Idaho lawmakers eye changes to natural gas and oil rulesMar 2nd, 2017 | By Sarah Glenn | Category: Manufacturing/Industry
BOISE, Idaho (AP) — A bill intended to make significant changes to how Idaho regulates the state’s developing natural gas and oil industry has been introduced in the House Health and Welfare Committee.
The Idaho Statesman reports (http://bit.ly/2lhsxo5) that Republican Rep. Judy Boyle of Midvale introduced the bill Wednesday.
“This is a complete rewrite of the oil and gas code,” she said.
The bill aims to speed up public notice of natural gas and oil production records that under current state law are not available to the public for up to a year.
The bill also changes the state’s Oil and Gas Conservation Commission to include the governor, director of the Idaho Department of Lands, and two oil and gas experts.
The bill follows complaints from some property owners that they have no way to check on what Texas-based Alta Mesa is producing from wells and whether the company is paying its fair share.
Company spokesman John Foster said he hadn’t seen the bill and couldn’t comment.
Idaho has a long history of oil and gas exploration starting in the early 1900s.
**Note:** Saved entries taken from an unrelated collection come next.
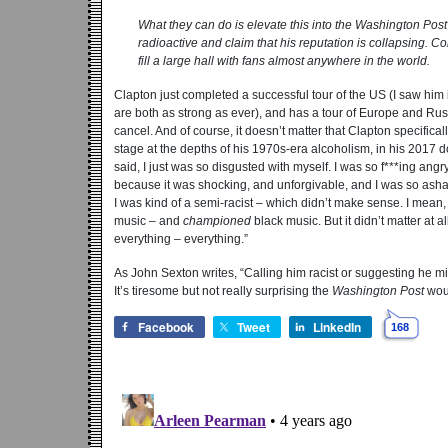
What they can do is elevate this into the
Washington Post
radioactive and claim that his reputation is collapsing. C
fill a large hall with fans almost anywhere in the world.
Clapton just completed a successful tour of the US (I saw him 
are both as strong as ever), and has a tour of Europe and Ru
cancel. And of course, it doesn’t matter that Clapton specifi
stage at the depths of his 1970s-era alcoholism, in his 2017
said, I just was so disgusted with myself. I was so f***ing angry
because it was shocking, and unforgivable, and I was so ashame
I was kind of a semi-racist – which didn’t make sense. I mean,
music – and
championed
black music. But it didn’t matter at a
everything – everything.”
As John Sexton writes, “Calling him racist or suggesting he mi
It’s tiresome but not really surprising the
Washington Post
woul
Facebook
Tweet
LinkedIn
168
Peaks for well permits occurred in the 1920s, 1950s and 1980s. Twenty-five of Idaho’s 44 counties have had oil and gas exploration. But it’s only been in recent years that advances in technology have given geologists three-dimensional views of what’s underground and narrowed search areas.
During that time, Idaho officials have worked to update the state’s oil and gas regulations. Making records public sooner, officials say, could increase oil and gas competition in the state by letting other oil and gas companies see what’s being produced.
Boyle said she has worked with Idaho Gov. C.L. “Butch” Otter, Department of Lands Director Tom Schultz, other lawmakers and landowners on the bill.
The bill also proposes metering of wells to measure what’s being produced, requires operators to file monthly reports with the state about production and sales, and allows the Idaho Department of Lands to share information with the Idaho Department of Environmental Quality, Department of Water Resources and the Idaho Geological Survey.